How To Create A Phishing Mail - Step-by-Step Guide

Many people believe that phishing emails require sophisticated expertise in hacking.

Surprisingly, this is not the case at all.

You would be surprised by how easy it is to create phishing mail. This post will demonstrate how to effectively trick your target into giving you his credentials, using a simple phishing attack.  

For this example, we will use Kali Linux and the Social Engineering Toolkit. Let's take a look at it!

How to create a phishing mail

Type the following command: sudo setoolkit

By using this command, we are starting the Social Engineering Toolkit.

Next, we can select different vectors that we wish to perform.

Feel free to try out different vectors to get used to the different attack methods. We are using the Website Attack Vector since we want to trick our victim into giving us his credentials by using a fake website.

As you can see, you have several options in this toolkit.

You have the possibility to Pen Test or dive into Social Engineering attacks. For this example, we will only focus on Social Engineering attacks.

Next, there are various types of attack methods.

Our mission is to steal credentials and to get access to sensitive information. Therefore, we will select number 3, Credential Harvester Attack Method.

For this blog post, I will show you how you can get ahold of credentials by using a Web Template and a Site Cloner.

Kali asks you to enter your IP address. In my case, I am using a virtual machine on VirtualBox. I had my network configuration settings on NAT Network, but for the Social Engineering toolkit to work properly, you will have to switch it to NAT.

If you are asked to enter your IP address, and it is already displayed in brackets, you can simply press enter and continue your mission.

Let's start with a Web Template.

The toolkit offers 3 templates that can be used. The most attractive ones to us are Google and Twitter. We start by selecting Google.

After we select Google, the website will be cloned and the terminal will look as follows:

If we type in our IP address (10.0.2.8) on the web, we will be redirected to the cloned website.

The cool part about this is, that it looks just like the real Google Website and your target can be easily fooled into giving their credentials away.

Let's see what happens if I type in an email and a password.

How can I see what the target is typing?

Let's take a look at my terminal.

The victim is entering his credentials:

My terminal:

And there you go. As you can see, we now have access to the victim's Google account. I have a session running on my terminal, waiting for the victim to type in his credentials.

This is how phishing works.  

However, so far I have shown you how to clone a website and trick the target into giving me his credentials.

But how can we send an actual email to someone and get their credentials?

We already created a fake website, all we have to do is send out an email.

Let's goo!

First, open a new terminal tab and start the toolkit.

Again, we select the Social Engineering Attack, but this time we choose Mass Mailer Attack.

This will bring us to the following options:

For this example, I will choose the E-Mail Attack Single Email Address.

This is where the magic happens. Take a close look at the next screenshot and see if you can follow my steps.

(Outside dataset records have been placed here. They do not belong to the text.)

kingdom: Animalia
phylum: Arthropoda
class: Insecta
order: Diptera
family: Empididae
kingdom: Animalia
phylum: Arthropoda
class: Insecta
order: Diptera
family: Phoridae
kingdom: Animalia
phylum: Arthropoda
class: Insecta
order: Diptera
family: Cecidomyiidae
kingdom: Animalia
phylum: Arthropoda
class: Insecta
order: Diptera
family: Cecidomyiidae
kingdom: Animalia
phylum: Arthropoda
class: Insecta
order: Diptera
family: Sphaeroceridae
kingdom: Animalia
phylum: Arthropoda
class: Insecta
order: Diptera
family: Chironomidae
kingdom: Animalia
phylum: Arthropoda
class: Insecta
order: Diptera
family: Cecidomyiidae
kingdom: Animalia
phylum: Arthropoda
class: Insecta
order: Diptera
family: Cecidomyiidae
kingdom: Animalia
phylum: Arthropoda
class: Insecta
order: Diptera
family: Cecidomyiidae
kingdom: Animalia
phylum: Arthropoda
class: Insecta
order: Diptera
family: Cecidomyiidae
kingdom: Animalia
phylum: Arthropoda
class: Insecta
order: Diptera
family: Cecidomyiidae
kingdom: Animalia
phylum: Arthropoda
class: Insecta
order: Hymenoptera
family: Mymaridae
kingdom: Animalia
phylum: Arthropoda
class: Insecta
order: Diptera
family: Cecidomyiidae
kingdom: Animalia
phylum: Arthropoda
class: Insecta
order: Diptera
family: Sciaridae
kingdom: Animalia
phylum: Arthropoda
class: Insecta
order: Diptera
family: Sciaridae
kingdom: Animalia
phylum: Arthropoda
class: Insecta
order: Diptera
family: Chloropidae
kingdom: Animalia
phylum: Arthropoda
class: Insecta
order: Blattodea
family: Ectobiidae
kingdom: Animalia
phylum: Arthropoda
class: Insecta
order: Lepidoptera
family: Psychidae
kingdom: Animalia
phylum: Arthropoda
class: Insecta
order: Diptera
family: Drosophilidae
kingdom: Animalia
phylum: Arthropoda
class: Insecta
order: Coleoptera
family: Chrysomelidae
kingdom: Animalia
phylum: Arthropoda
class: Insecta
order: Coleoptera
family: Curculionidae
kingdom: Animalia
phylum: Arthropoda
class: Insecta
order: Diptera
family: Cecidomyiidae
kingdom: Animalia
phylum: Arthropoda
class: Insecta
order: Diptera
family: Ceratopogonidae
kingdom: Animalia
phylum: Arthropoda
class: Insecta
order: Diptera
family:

I have to enter the target's email address, enter my email address, and enter a made-up email address that the victim will see in his inbox.

To create the mail, I have to enter my email password for verification and then I can choose, if I want to attach a file to this mail, which could, for example, trigger a virus on the victim's computer, if he would click on it.

However, there are so many malicious options that I can do, which is so fascinating, but, we will only write a plain text message and send it to the target's email address.

The screenshot above shows the mail that the victim receives in his inbox.

It just looks like any other mail.

As soon as the target clicks on the link, he will be redirected to the cloned Google website.

Unknowingly, he/she will enter the credentials to their account, while we are "listening" on our command shell.

This is how we can get full access to the victim's account.

Conclusion

This is just a simple example and experienced hackers develop more refined approaches to make the phishing mail look more credible, with a link that does not look as suspicious as mine.

There are methods to adjust the link, so it looks more believable.

But for now, that should be enough.

Hopefully, that showed you how shockingly easy it is to trick people into getting their credentials.